REQUIREMENT -
Please give the lines from the start of the entries through the line containing "ts in our communities, addressing", both included, as a Markdown table with the columns n (the row number) and Line. Leave out blank lines and the pictures.

------------------------------------------------------------------------

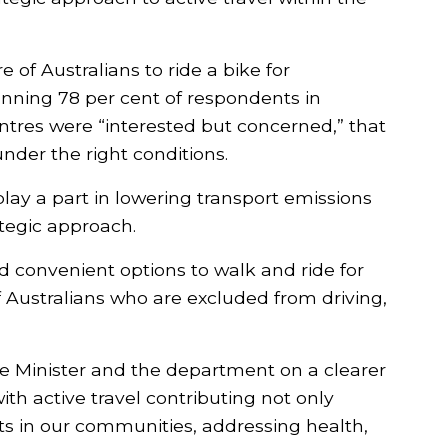
First name
Last name
 of Australians to ride a bike for
nning 78 per cent of respondents in
Email
ntres were “interested but concerned,” that
under the right conditions.
Post Code
 play a part in lowering transport emissions
tegic approach.
Add my Support
d convenient options to walk and ride for
f Australians who are excluded from driving,
 Minister and the department on a clearer
ith active travel contributing not only
ts in our communities, addressing health,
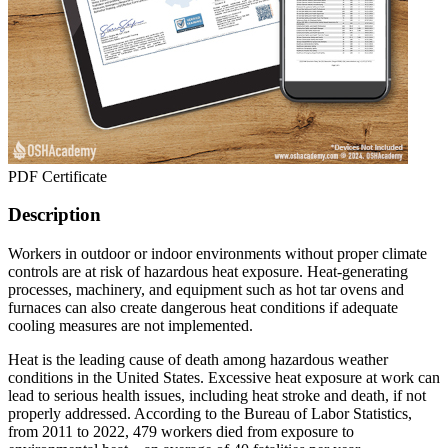
PDF Certificate
Description
Workers in outdoor or indoor environments without proper climate
controls are at risk of hazardous heat exposure. Heat-generating
processes, machinery, and equipment such as hot tar ovens and
furnaces can also create dangerous heat conditions if adequate
cooling measures are not implemented.
Heat is the leading cause of death among hazardous weather
conditions in the United States. Excessive heat exposure at work can
lead to serious health issues, including heat stroke and death, if not
properly addressed. According to the Bureau of Labor Statistics,
from 2011 to 2022, 479 workers died from exposure to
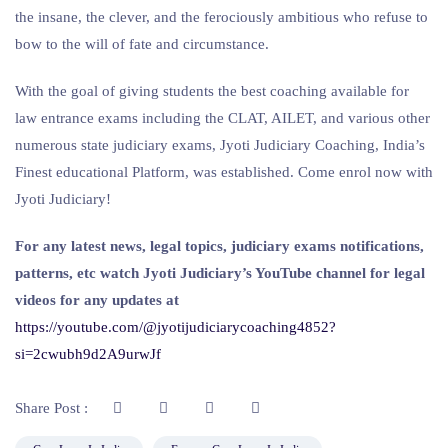
the insane, the clever, and the ferociously ambitious who refuse to
bow to the will of fate and circumstance.
With the goal of giving students the best coaching available for
law entrance exams including the CLAT, AILET, and various other
numerous state judiciary exams, Jyoti Judiciary Coaching, India’s
Finest educational Platform, was established. Come enrol now with
Jyoti Judiciary!
For any latest news, legal topics, judiciary exams notifications,
patterns, etc watch Jyoti Judiciary’s YouTube channel for legal
videos for any updates at
https://youtube.com/@jyotijudiciarycoaching4852?
si=2cwubh9d2A9urwJf
Share Post :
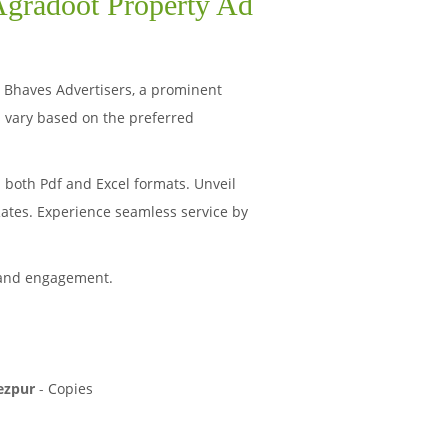
 Agradoot Property Ad
s. Bhaves Advertisers, a prominent
 vary based on the preferred
 both Pdf and Excel formats. Unveil
Rates. Experience seamless service by
 and engagement.
ezpur
-
Copies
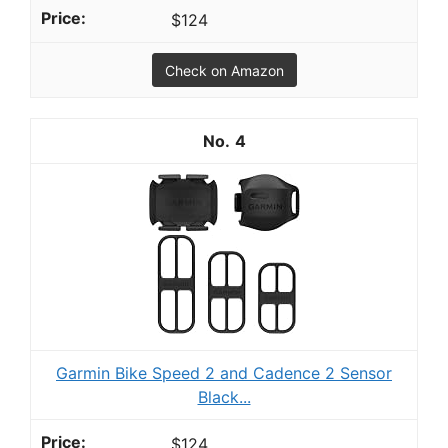
$124
Check on Amazon
4
Garmin Bike Speed 2 and Cadence 2 Sensor
Black...
$124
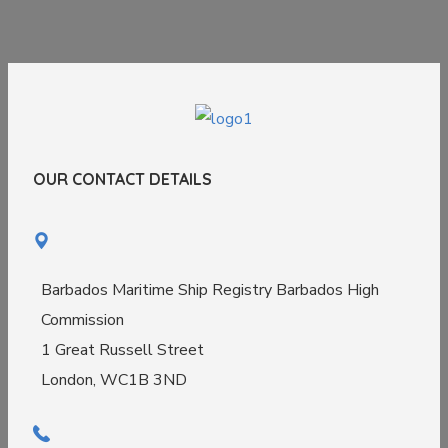
OUR CONTACT DETAILS
Barbados Maritime Ship Registry Barbados High
Commission
1 Great Russell Street
London, WC1B 3ND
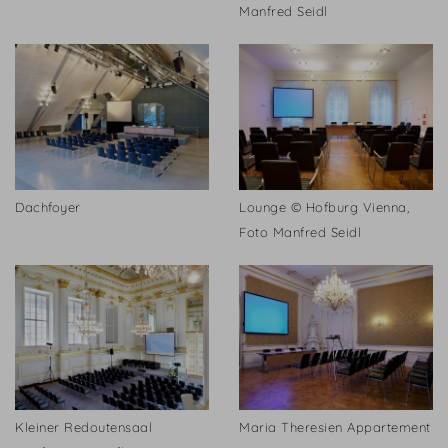
Manfred Seidl
Dachfoyer
Lounge © Hofburg Vienna,
Foto Manfred Seidl
Kleiner Redoutensaal
Maria Theresien Appartement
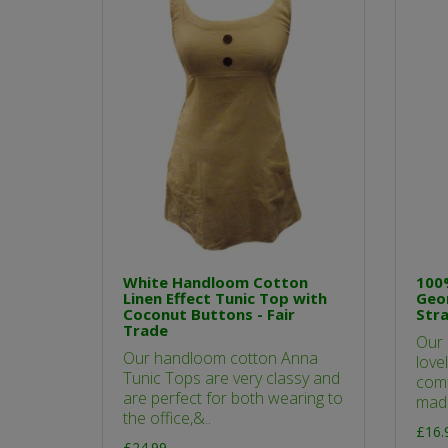
White Handloom Cotton
100
Linen Effect Tunic Top with
Geom
Coconut Buttons - Fair
Stra
Trade
Our 
Our handloom cotton Anna
love
Tunic Tops are very classy and
comf
are perfect for both wearing to
made
the office,&..
£16.
£24.99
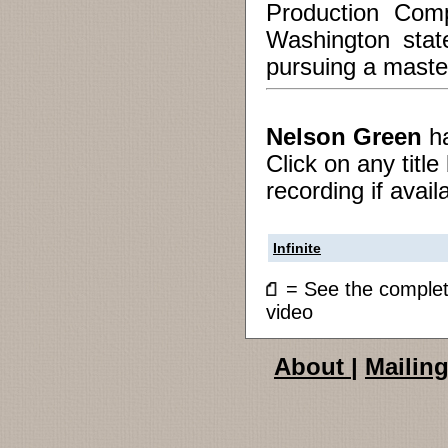
Production Comp
Washington stat
pursuing a master
Nelson Green
h
Click on any titl
recording if avail
Infinite
= See the compl
video
About
|
Mailing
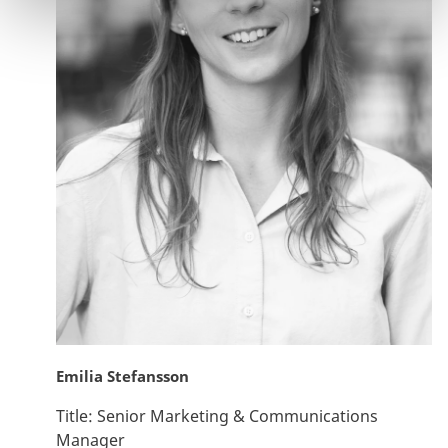
Emilia Stefansson
Title:
Senior Marketing & Communications
Manager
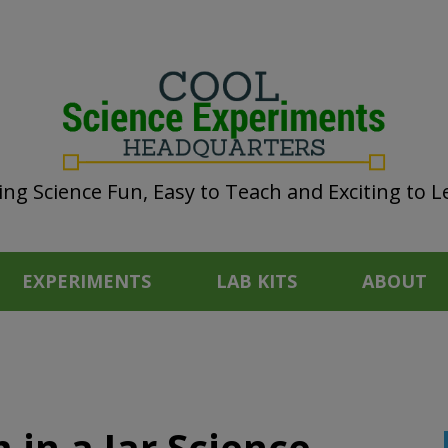
ng Science Fun, Easy to Teach and Exciting to L
EXPERIMENTS
LAB KITS
ABOUT
in a Jar Science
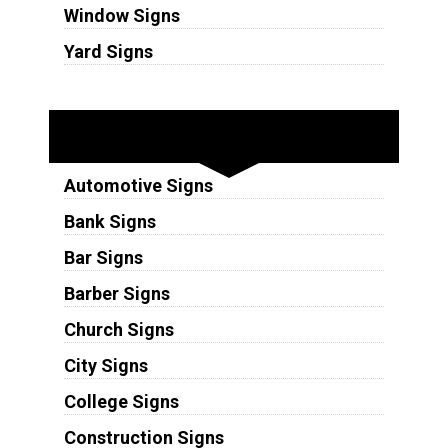
Window Signs
Yard Signs
Industries
Automotive Signs
Bank Signs
Bar Signs
Barber Signs
Church Signs
City Signs
College Signs
Construction Signs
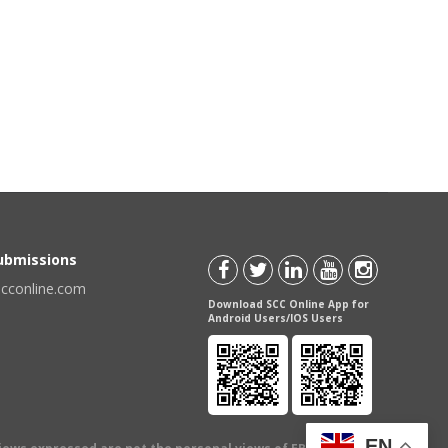
Submissions
scconline.com
Download SCC Online App for
Android Users/IOS Users
EN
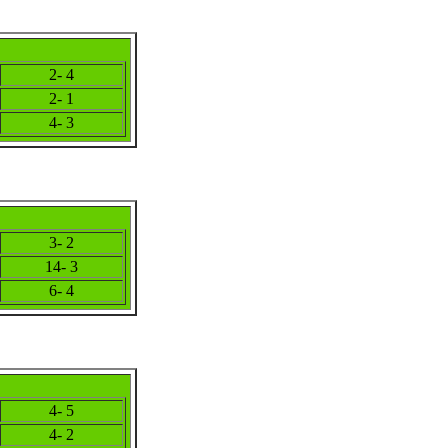
2- 4
2- 1
4- 3
3- 2
14- 3
6- 4
4- 5
4- 2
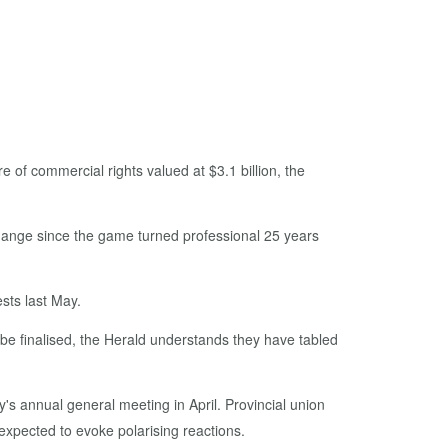
 of commercial rights valued at $3.1 billion, the
change since the game turned professional 25 years
sts last May.
 be finalised, the Herald understands they have tabled
's annual general meeting in April. Provincial union
xpected to evoke polarising reactions.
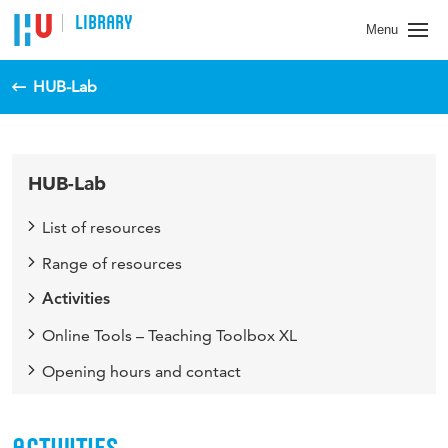
LIBRARY
Menu
HUB-Lab
HUB-Lab
List of resources
Range of resources
Activities
Online Tools – Teaching Toolbox XL
Opening hours and contact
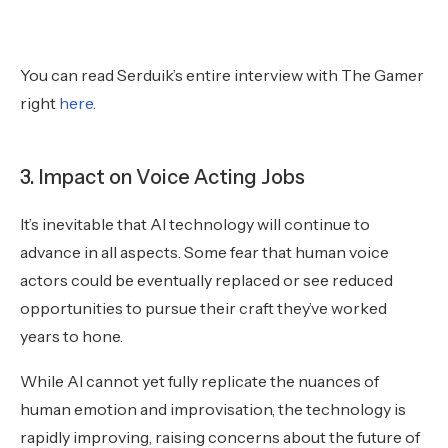
You can read Serduik’s entire interview with The Gamer
right
here
.
3. Impact on Voice Acting Jobs
It’s inevitable that AI technology will continue to
advance in all aspects. Some fear that human voice
actors could be eventually replaced or see reduced
opportunities to pursue their craft they’ve worked
years to hone.
While AI cannot yet fully replicate the nuances of
human emotion and improvisation, the technology is
rapidly improving, raising concerns about the future of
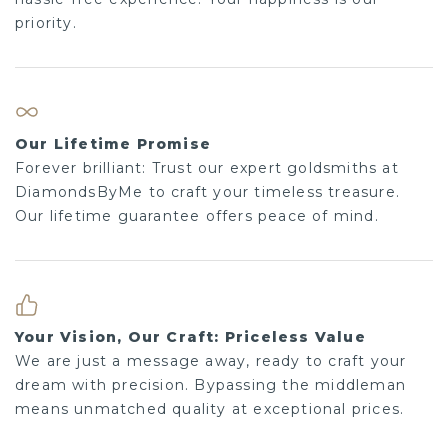
priority.
Our Lifetime Promise
Forever brilliant: Trust our expert goldsmiths at
DiamondsByMe to craft your timeless treasure.
Our lifetime guarantee offers peace of mind.
Your Vision, Our Craft: Priceless Value
We are just a message away, ready to craft your
dream with precision. Bypassing the middleman
means unmatched quality at exceptional prices.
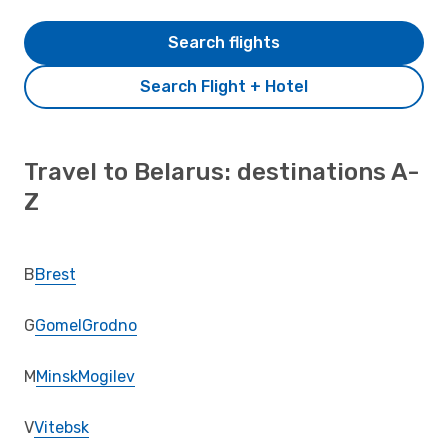
Search flights
Search Flight + Hotel
Travel to Belarus: destinations A-
Z
B
Brest
G
Gomel
Grodno
M
Minsk
Mogilev
V
Vitebsk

------------------------------------------------------------------------

SOLUTION FOR THIS EXERCISE -
| n | Line |
|---|---|
| 1 | First name |
| 2 | Last name |
| 3 |  of Australians to ride a bike for |
| 4 | nning 78 per cent of respondents in |
| 5 | Email |
| 6 | ntres were “interested but concerned,” that |
| 7 | under the right conditions. |
| 8 | Post Code |
| 9 |  play a part in lowering transport emissions |
| 10 | tegic approach. |
| 11 | Add my Support |
| 12 | d convenient options to walk and ride for |
| 13 | f Australians who are excluded from driving, |
| 14 |  Minister and the department on a clearer |
| 15 | ith active travel contributing not only |
| 16 | ts in our communities, addressing health, |